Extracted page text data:
· · · · · · ·

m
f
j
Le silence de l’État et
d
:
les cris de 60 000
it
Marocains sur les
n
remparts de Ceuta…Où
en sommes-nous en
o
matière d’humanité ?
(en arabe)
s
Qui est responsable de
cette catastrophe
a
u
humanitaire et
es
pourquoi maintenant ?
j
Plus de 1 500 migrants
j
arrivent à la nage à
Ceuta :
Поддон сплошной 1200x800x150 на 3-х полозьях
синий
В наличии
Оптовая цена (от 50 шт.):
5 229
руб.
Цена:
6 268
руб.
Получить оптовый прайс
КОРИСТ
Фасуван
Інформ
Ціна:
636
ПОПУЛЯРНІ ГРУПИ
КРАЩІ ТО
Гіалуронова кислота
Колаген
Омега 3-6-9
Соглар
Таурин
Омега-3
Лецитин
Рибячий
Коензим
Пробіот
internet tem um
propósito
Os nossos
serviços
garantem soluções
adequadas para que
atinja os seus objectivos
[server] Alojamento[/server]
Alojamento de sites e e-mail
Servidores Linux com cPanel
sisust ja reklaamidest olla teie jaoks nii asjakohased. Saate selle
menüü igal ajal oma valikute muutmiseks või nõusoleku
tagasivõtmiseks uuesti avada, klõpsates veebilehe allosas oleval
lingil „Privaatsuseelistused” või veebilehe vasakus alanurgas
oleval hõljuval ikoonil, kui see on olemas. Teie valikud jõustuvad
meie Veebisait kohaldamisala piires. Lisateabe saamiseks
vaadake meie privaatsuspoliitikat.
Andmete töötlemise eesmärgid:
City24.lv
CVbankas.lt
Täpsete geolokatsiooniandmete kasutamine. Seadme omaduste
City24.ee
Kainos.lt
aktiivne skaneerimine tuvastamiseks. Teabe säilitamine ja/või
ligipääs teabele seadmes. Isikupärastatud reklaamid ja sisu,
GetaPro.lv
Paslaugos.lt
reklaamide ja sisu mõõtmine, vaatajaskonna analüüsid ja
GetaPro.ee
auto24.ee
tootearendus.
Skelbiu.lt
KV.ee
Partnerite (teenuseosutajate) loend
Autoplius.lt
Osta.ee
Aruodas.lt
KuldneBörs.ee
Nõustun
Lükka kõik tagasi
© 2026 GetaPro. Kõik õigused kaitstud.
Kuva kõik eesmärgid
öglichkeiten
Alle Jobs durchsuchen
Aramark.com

· · · · · · ·

Instruction
Search the data above for the word "oleval" and count the lines where it appears. Only the number should be given.

Reply to the exercise
2